L'Odissea
ci è stata donata all'alba del tempo quale esortazione per l'uomo,
assieme all'Iliade, a perseguire valori positivi.
L'iliade, a ben guardare, altro non è che un reportage di guerra,
ed in molti dei passi vi si può leggere un'esplicita condanna
alla guerra stessa ed ai suoi epigoni. E' il poema di Achille. Ma Achille
il guerriero dei guerrieri, persino nell'Iliade, il poema a lui dedicato,
viene descritto come un personaggio prevalentemente negativo. Ed in
tutte le vicende Omero non manca mai di sottolineare, con sottile ironia
o con feroce condanna, la stupidità totale dell'impresa bellica,
decisa in genere non dai guerrieri stessi, ma dalle mani degli Dei,
sempre pronti a farsi beffe degli uomini. E si assiste alle vicende
di Menelao, Agamennone, Ulisse, Achille, Nestore, Diomede, Aiace Telamonio
ed Aiace Oileo, Ettore, Enea e di tutti gli altri, come ad una danza
di foglie menate dai venti della follia.
Così come l'Iliade è il poema della guerra e la denuncia
della sua stoltezza intrinseca, così l'Odissea è sembrata,
alla nostra lettura, il poema della speranza dell'Uomo. Ulisse, prima
ancora della guerra di Troia, a questa non intendeva partecipare. Egli
era il più misero dei re Achei, ma aveva chiaro in mente il suo
futuro. Un futuro nel quale si sarebbero stagliate, gigantesche, le
ombre di Penelope e del figlio Telemaco. Ulisse aveva chiaro in mente
come anche il più saldo dei regni non potesse sopravvivere al
tempo ed all'ingordigia degli uomini. Si finge pazzo per non partire.
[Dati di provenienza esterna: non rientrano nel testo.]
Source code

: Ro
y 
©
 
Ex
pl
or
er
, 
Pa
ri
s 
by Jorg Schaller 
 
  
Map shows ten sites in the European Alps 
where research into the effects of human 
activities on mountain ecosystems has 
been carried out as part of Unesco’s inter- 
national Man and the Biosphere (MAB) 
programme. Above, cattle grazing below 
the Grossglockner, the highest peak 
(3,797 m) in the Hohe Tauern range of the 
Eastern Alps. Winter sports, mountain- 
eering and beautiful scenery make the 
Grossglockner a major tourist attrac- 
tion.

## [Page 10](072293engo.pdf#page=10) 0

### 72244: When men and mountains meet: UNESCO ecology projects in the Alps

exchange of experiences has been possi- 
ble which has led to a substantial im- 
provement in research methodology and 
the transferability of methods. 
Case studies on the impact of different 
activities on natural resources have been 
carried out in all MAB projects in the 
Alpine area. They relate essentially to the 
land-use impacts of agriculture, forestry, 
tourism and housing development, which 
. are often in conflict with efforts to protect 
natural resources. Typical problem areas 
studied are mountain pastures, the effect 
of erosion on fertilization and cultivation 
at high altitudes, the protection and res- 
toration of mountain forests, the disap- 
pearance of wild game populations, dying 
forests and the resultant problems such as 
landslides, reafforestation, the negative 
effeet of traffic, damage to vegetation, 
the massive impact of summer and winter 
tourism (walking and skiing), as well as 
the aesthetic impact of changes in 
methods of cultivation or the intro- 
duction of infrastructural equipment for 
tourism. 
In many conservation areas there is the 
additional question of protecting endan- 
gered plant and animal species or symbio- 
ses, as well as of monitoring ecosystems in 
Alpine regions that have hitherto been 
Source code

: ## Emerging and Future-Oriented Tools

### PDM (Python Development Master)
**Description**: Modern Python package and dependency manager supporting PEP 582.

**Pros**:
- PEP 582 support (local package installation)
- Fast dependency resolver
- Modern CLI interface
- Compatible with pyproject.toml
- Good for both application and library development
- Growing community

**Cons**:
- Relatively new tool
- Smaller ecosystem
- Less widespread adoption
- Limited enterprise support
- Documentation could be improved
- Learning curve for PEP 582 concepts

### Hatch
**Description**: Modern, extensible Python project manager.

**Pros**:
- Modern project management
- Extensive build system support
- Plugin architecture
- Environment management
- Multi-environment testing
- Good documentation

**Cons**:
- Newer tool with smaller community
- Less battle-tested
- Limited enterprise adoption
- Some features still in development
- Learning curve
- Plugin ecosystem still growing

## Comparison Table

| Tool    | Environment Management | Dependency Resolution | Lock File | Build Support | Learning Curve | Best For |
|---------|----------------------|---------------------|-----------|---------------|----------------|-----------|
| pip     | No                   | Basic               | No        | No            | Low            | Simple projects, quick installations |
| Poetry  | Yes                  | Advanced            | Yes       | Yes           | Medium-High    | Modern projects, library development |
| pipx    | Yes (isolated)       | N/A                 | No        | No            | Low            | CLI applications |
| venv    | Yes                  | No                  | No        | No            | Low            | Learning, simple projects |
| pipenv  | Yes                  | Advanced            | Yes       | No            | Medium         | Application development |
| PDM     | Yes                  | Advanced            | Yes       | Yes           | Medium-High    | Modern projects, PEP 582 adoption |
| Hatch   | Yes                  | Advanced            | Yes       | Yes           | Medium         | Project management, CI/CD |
Ma un vaticinio aveva predetto che sarebbe stato lui a risolvere l'annosa
guerra di Troia.
Ed il ritorno.
L'uomo Ulisse viene tentato oltre ogni immaginazione. Gli vengono promessi
onori e beni quali nessun mortale potrebbe sognare. Ma egli ha un unico
punto cardinale dentro di sé. Circe, le Sirene, Calipso. Tutte
sono la tentazione della mente e della vanità umane. Qualunque
altro eroe Omerico avrebbe ceduto.
L'uomo Ulisse affronta nemici terribili: Polifemo e prima i Lestrigoni
ed i Ciconi, Scilla e Cariddi. Altri avrebbero affrontato a viso aperto,
impavidi, la morte certa. Non lui. Ulisse ha una mente. E questa è
la sua arma migliore. Non ha la sicurezza tronfia di sé. quella
sicurezza che perderà Agamennone e che farà impazzire
Diomede. E' accorto. Si pone in discussione. Non affronta i proci a
viso aperto. Ne disegna la morte lentamente. E' luomo nuovo. L'uomo
che non è eroe per propria volontà, ma lo diventa quando
la necessità l'impone. E quando la necessità l'impone
diviene più devastante, più determinato e più feroce
di qualunque altro monotono antico eroe.